#### [WHAT THE EXERCISE ASKS]
For the records below, tally the lines that contain "right" and give only that number.
═════ DATA FOR ANALYSIS
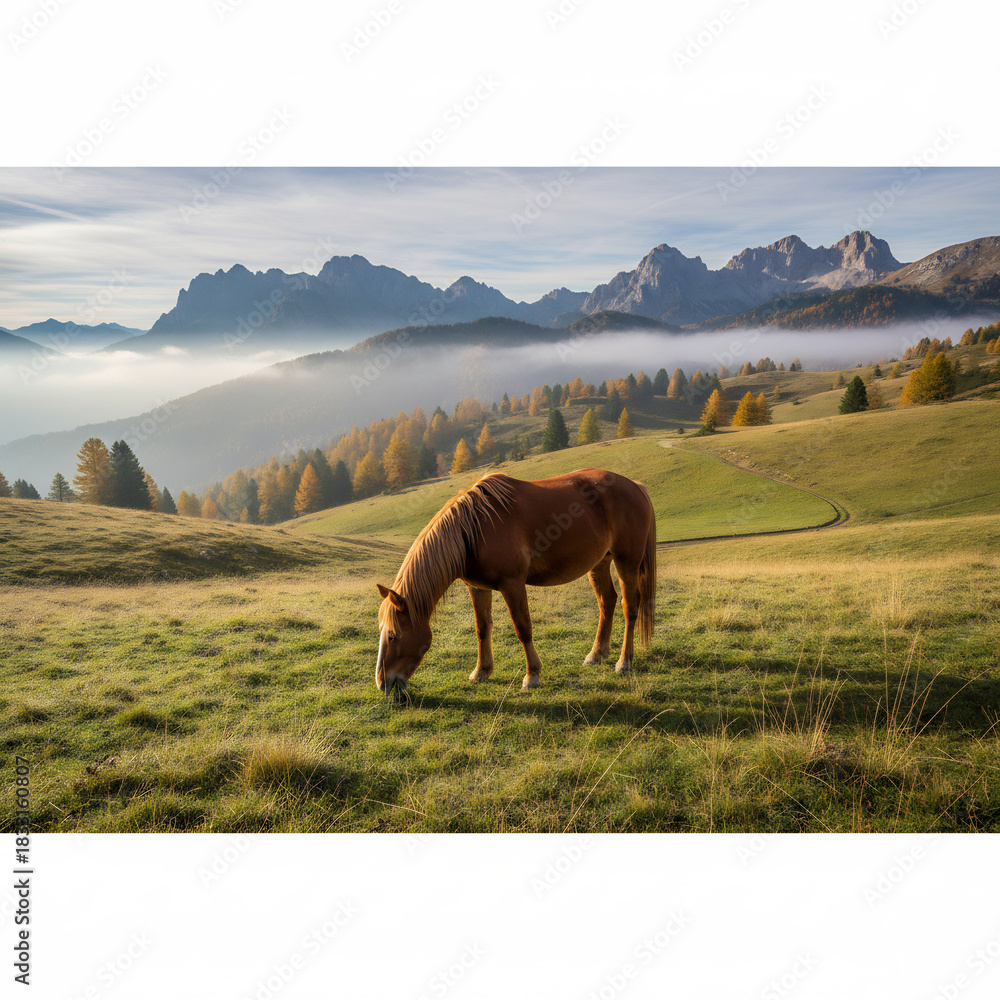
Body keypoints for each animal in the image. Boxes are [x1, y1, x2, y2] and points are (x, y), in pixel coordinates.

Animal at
══════════
═════ DATA FOR ANALYSIS
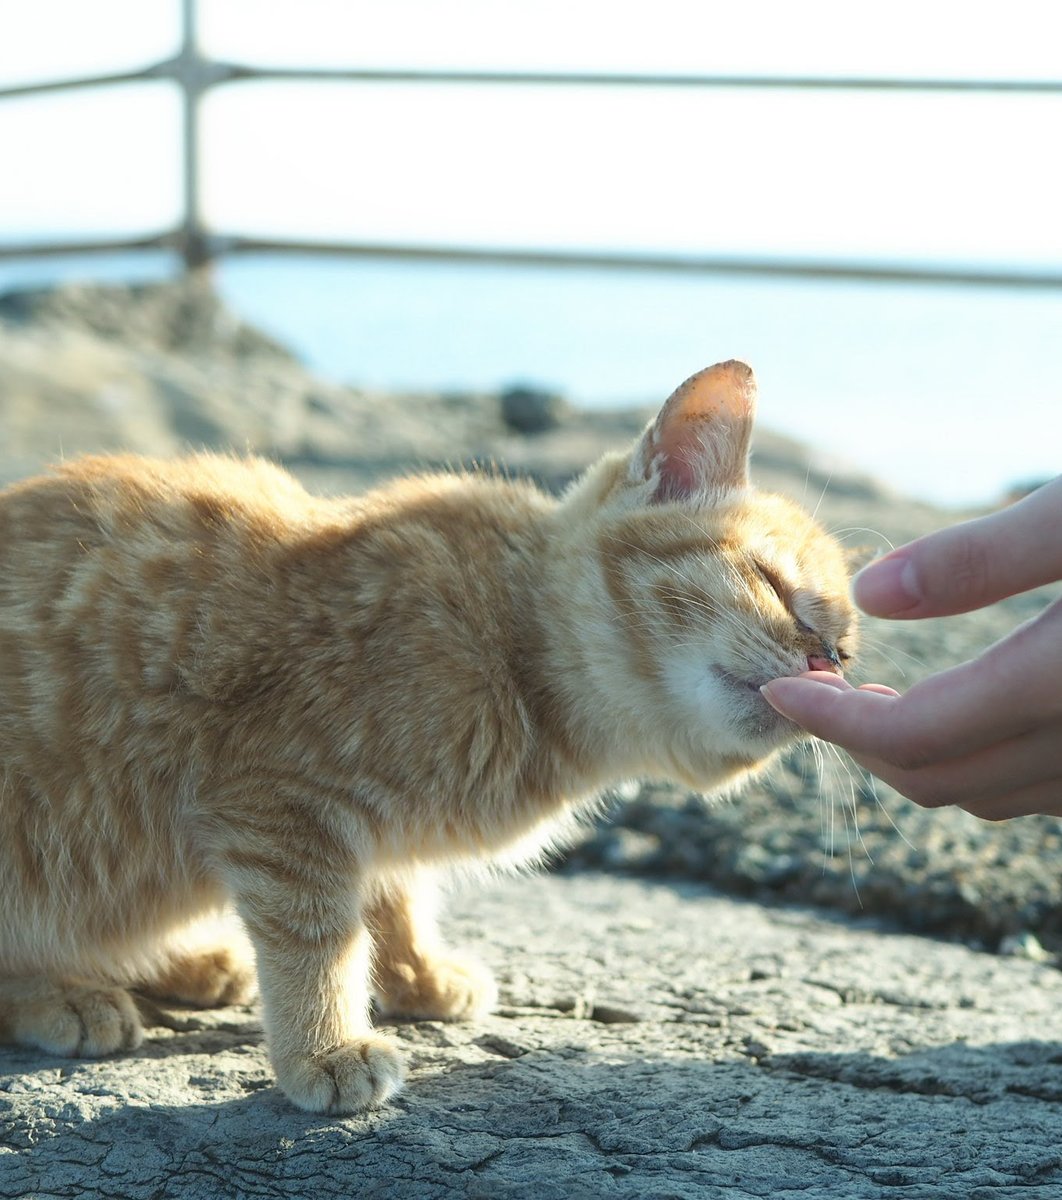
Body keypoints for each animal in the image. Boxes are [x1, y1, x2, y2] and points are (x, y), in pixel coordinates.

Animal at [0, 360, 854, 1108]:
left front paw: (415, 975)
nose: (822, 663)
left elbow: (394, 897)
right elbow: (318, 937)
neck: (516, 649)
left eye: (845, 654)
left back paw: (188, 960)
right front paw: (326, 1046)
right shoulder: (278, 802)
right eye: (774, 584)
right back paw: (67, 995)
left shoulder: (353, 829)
══════════
═════ DATA FOR ANALYSIS
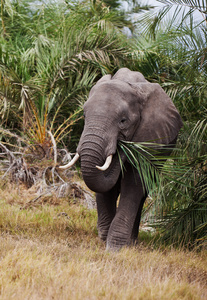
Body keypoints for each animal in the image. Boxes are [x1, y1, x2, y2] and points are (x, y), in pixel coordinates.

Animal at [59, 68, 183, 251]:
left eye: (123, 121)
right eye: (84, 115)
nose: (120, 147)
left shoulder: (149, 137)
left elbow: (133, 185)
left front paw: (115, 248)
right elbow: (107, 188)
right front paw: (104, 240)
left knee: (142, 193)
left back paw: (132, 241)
══════════
#### [TASK SOLUTION]
8